Since then a series of small but significant exhibitions have been made around collections of objects without airs, but of great anthropological value. ‘Exercises’ that have narrated, between the lines, the intense focus of designer not only on things but also and above all on the people who use them. In this direction, in 2015 Giulio Iacchetti showed us the evolution of military food rations, and in 2017 that of clothespins (both at the Triennale), while in 2019 he examined the coffeepots of the great masters. The latter, at the Lavazza flagship store in Milan until 3 November, offered an interpretation of the history of the ‘moka,’ identifying 1979 as the watershed year in which the most popular object in Italy was transformed from a simple piece of household gear into a terrain for design exploration.
Collections Typologie, a French design studio and publishing house, also moves along these lines, creating books of objects narrated in historical terms. The first one, in 2017, was on bocce balls. The others, in 2019, are on wine bottles and corks, giving rise to two exhibitions presented at the FuoriSalone in April, at the London Design Festival in September (in the shop of Jasper Morrison) and the Vitra Design Museum, until 31 May 2020. The studio is presently working with a focus on wooden crates.
“We analyze the objects we use every day, which are part of our culture, things that are very familiar, so they are not granted the right critical distance,” says Raphaël Daufresne (co-founder with Guillaume Bloget, Thélonious Goupil and Guillaume Jandin of Collections Typologie). “We try to understand why they have a certain form, and why they are so widespread in everyday life. For all the objects we have studied, we have discovered a very long history and a complex anthropological background.
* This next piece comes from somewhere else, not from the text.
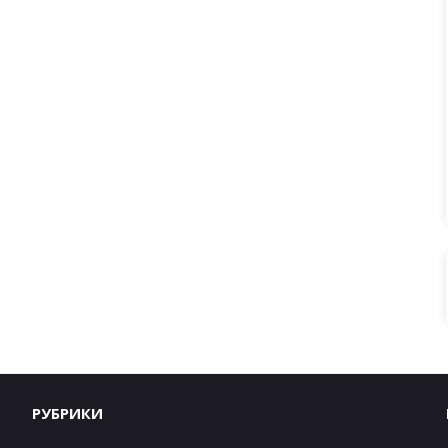
РУБРИКИ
Because to evolve, to be refined and to reach a state of perfection and efficiency, the form of an object needs time.”
The evolution and interpretation of an object is also the subject of “U-Joints,” curated by Andrea Caputo and Anniina Koivu (shown again a few months ago at ECAL after the presentation at the FuoriSalone 2018), which studied the theme of the joint through experiments, prototypes and creations of 50 designers. “I believe exhibitions should tell a story, revealing an unknown or forgotten detail, or should simply help us to look at design from another perspective,” Koivu says. “To reorganized design objects under new umbrellas, a typology, a focus on joints, a taxonomy, a specific moment in time: these are ways to remind ourselves that there is much more to be designed, with respect to the form and functioning of an object.”
In a historical moment in which the biggest risk for the profession is the spread of decorativism at the expense of typological innovation, this is a strong and significant message, towards a concrete return to making ‘design culture.’ And to potentially widen the coverage, beyond the milieu of professionals and fans, thanks to clear, immediate tools of communication.